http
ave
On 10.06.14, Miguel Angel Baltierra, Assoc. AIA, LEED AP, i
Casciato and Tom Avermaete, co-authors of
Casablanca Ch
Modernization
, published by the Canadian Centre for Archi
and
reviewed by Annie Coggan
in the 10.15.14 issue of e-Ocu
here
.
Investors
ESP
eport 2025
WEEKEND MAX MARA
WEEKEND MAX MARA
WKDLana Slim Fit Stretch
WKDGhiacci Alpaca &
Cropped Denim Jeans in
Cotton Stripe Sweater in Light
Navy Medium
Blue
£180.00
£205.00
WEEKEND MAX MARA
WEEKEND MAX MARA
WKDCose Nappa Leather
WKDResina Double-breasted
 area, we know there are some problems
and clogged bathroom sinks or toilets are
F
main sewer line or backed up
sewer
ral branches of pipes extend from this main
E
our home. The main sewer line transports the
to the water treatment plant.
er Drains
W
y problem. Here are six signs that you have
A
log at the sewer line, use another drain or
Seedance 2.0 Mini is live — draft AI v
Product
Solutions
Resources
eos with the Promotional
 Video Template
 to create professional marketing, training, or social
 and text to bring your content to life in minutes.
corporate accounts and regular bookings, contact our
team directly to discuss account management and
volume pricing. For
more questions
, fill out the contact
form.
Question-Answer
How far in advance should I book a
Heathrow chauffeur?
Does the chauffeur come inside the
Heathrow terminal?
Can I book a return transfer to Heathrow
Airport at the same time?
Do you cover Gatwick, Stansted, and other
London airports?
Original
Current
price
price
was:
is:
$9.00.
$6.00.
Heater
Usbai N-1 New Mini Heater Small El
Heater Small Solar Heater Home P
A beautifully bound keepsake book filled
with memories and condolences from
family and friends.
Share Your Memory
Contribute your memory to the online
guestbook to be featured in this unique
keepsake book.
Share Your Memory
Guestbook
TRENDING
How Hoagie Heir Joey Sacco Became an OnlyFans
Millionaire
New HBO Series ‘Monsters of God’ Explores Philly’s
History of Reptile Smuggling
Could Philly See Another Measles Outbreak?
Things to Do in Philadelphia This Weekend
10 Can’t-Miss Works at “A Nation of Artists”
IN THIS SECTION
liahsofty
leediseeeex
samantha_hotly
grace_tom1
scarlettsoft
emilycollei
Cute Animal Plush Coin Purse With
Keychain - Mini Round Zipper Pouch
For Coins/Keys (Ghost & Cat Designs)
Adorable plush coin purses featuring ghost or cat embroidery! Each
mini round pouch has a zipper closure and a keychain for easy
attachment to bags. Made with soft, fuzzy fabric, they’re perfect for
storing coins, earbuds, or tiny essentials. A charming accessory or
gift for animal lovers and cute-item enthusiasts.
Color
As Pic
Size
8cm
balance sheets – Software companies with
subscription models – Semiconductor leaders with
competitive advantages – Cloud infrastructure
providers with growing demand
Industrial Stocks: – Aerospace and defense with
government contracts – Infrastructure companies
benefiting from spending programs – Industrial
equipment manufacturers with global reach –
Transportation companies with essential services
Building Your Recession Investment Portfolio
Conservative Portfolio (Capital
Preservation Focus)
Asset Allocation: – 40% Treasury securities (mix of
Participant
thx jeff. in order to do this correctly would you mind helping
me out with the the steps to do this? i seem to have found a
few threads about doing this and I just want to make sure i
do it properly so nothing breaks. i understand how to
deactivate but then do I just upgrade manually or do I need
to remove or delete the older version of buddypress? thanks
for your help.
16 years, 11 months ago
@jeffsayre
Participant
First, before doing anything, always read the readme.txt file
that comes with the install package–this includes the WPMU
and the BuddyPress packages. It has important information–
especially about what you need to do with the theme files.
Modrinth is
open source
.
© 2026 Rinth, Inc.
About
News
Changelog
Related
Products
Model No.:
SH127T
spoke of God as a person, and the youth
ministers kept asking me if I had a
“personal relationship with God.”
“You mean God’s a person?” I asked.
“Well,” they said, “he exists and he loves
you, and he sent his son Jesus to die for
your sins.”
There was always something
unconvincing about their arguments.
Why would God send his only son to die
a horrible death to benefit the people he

**********

-- Work request --
Reproduce the listing above with "WEEKEND MAX MARA" replaced by "MAX MARA WEEKEND" everywhere it occurs, leaving every other line unchanged.

-- Problem solution --
http
ave
On 10.06.14, Miguel Angel Baltierra, Assoc. AIA, LEED AP, i
Casciato and Tom Avermaete, co-authors of
Casablanca Ch
Modernization
, published by the Canadian Centre for Archi
and
reviewed by Annie Coggan
in the 10.15.14 issue of e-Ocu
here
.
Investors
ESP
eport 2025
MAX MARA WEEKEND
MAX MARA WEEKEND
WKDLana Slim Fit Stretch
WKDGhiacci Alpaca &
Cropped Denim Jeans in
Cotton Stripe Sweater in Light
Navy Medium
Blue
£180.00
£205.00
MAX MARA WEEKEND
MAX MARA WEEKEND
WKDCose Nappa Leather
WKDResina Double-breasted
 area, we know there are some problems
and clogged bathroom sinks or toilets are
F
main sewer line or backed up
sewer
ral branches of pipes extend from this main
E
our home. The main sewer line transports the
to the water treatment plant.
er Drains
W
y problem. Here are six signs that you have
A
log at the sewer line, use another drain or
Seedance 2.0 Mini is live — draft AI v
Product
Solutions
Resources
eos with the Promotional
 Video Template
 to create professional marketing, training, or social
 and text to bring your content to life in minutes.
corporate accounts and regular bookings, contact our
team directly to discuss account management and
volume pricing. For
more questions
, fill out the contact
form.
Question-Answer
How far in advance should I book a
Heathrow chauffeur?
Does the chauffeur come inside the
Heathrow terminal?
Can I book a return transfer to Heathrow
Airport at the same time?
Do you cover Gatwick, Stansted, and other
London airports?
Original
Current
price
price
was:
is:
$9.00.
$6.00.
Heater
Usbai N-1 New Mini Heater Small El
Heater Small Solar Heater Home P
A beautifully bound keepsake book filled
with memories and condolences from
family and friends.
Share Your Memory
Contribute your memory to the online
guestbook to be featured in this unique
keepsake book.
Share Your Memory
Guestbook
TRENDING
How Hoagie Heir Joey Sacco Became an OnlyFans
Millionaire
New HBO Series ‘Monsters of God’ Explores Philly’s
History of Reptile Smuggling
Could Philly See Another Measles Outbreak?
Things to Do in Philadelphia This Weekend
10 Can’t-Miss Works at “A Nation of Artists”
IN THIS SECTION
liahsofty
leediseeeex
samantha_hotly
grace_tom1
scarlettsoft
emilycollei
Cute Animal Plush Coin Purse With
Keychain - Mini Round Zipper Pouch
For Coins/Keys (Ghost & Cat Designs)
Adorable plush coin purses featuring ghost or cat embroidery! Each
mini round pouch has a zipper closure and a keychain for easy
attachment to bags. Made with soft, fuzzy fabric, they’re perfect for
storing coins, earbuds, or tiny essentials. A charming accessory or
gift for animal lovers and cute-item enthusiasts.
Color
As Pic
Size
8cm
balance sheets – Software companies with
subscription models – Semiconductor leaders with
competitive advantages – Cloud infrastructure
providers with growing demand
Industrial Stocks: – Aerospace and defense with
government contracts – Infrastructure companies
benefiting from spending programs – Industrial
equipment manufacturers with global reach –
Transportation companies with essential services
Building Your Recession Investment Portfolio
Conservative Portfolio (Capital
Preservation Focus)
Asset Allocation: – 40% Treasury securities (mix of
Participant
thx jeff. in order to do this correctly would you mind helping
me out with the the steps to do this? i seem to have found a
few threads about doing this and I just want to make sure i
do it properly so nothing breaks. i understand how to
deactivate but then do I just upgrade manually or do I need
to remove or delete the older version of buddypress? thanks
for your help.
16 years, 11 months ago
@jeffsayre
Participant
First, before doing anything, always read the readme.txt file
that comes with the install package–this includes the WPMU
and the BuddyPress packages. It has important information–
especially about what you need to do with the theme files.
Modrinth is
open source
.
© 2026 Rinth, Inc.
About
News
Changelog
Related
Products
Model No.:
SH127T
spoke of God as a person, and the youth
ministers kept asking me if I had a
“personal relationship with God.”
“You mean God’s a person?” I asked.
“Well,” they said, “he exists and he loves
you, and he sent his son Jesus to die for
your sins.”
There was always something
unconvincing about their arguments.
Why would God send his only son to die
a horrible death to benefit the people he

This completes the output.